Collected data entries:

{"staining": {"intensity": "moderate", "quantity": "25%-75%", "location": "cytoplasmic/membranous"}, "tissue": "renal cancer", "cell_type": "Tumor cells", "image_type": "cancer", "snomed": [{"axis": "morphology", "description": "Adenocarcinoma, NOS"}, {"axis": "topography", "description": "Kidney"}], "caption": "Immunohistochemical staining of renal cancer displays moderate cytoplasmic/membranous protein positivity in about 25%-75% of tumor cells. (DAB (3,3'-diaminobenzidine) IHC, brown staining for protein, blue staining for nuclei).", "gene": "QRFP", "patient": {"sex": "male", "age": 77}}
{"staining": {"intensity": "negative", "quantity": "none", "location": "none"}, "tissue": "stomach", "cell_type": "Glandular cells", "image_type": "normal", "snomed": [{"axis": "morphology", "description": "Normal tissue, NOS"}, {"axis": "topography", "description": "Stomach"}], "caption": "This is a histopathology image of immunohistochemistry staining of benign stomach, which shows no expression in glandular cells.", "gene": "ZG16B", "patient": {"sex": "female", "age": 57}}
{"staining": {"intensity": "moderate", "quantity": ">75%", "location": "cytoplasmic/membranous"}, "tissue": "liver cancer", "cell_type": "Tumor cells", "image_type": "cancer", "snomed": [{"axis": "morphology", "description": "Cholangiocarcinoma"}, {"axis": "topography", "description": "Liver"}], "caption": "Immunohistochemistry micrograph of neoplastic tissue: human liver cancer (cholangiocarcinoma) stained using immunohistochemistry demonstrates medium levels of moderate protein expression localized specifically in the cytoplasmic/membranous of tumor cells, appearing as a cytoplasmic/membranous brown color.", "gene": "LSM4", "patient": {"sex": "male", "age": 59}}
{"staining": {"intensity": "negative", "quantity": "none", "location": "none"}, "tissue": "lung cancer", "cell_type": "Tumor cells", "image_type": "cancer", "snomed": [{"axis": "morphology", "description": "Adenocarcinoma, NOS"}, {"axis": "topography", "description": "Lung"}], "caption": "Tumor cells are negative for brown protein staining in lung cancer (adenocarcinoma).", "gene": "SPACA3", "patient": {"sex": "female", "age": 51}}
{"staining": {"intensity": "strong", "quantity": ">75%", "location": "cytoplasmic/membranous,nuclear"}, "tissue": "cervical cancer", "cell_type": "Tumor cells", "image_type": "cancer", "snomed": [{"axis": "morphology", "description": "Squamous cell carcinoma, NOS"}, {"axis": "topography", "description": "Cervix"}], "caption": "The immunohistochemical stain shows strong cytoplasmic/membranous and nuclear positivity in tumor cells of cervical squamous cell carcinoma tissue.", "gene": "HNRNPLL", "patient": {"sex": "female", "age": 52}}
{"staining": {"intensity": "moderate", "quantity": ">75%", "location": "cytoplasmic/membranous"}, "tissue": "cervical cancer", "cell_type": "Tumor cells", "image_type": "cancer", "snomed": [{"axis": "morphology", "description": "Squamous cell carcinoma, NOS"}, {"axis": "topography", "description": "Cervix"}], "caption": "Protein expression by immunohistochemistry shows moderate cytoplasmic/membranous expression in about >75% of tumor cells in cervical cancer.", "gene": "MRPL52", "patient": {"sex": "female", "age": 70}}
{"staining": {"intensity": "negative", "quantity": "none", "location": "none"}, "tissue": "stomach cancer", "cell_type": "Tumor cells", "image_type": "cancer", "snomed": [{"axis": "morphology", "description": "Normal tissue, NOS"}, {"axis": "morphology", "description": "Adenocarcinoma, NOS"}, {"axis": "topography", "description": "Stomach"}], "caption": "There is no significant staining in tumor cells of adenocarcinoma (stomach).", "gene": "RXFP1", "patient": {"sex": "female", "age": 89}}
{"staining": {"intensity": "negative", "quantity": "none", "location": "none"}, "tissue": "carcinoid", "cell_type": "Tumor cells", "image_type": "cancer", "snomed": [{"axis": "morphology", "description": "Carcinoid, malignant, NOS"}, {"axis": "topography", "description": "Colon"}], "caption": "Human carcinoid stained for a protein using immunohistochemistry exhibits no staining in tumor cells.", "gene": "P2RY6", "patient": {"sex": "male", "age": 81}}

**WORK ITEM:** The answer must be every line from the records above that contains "Stomach".

**OUTPUT FOR THIS TASK:**
{"staining": {"intensity": "negative", "quantity": "none", "location": "none"}, "tissue": "stomach", "cell_type": "Glandular cells", "image_type": "normal", "snomed": [{"axis": "morphology", "description": "Normal tissue, NOS"}, {"axis": "topography", "description": "Stomach"}], "caption": "This is a histopathology image of immunohistochemistry staining of benign stomach, which shows no expression in glandular cells.", "gene": "ZG16B", "patient": {"sex": "female", "age": 57}}
{"staining": {"intensity": "negative", "quantity": "none", "location": "none"}, "tissue": "stomach cancer", "cell_type": "Tumor cells", "image_type": "cancer", "snomed": [{"axis": "morphology", "description": "Normal tissue, NOS"}, {"axis": "morphology", "description": "Adenocarcinoma, NOS"}, {"axis": "topography", "description": "Stomach"}], "caption": "There is no significant staining in tumor cells of adenocarcinoma (stomach).", "gene": "RXFP1", "patient": {"sex": "female", "age": 89}}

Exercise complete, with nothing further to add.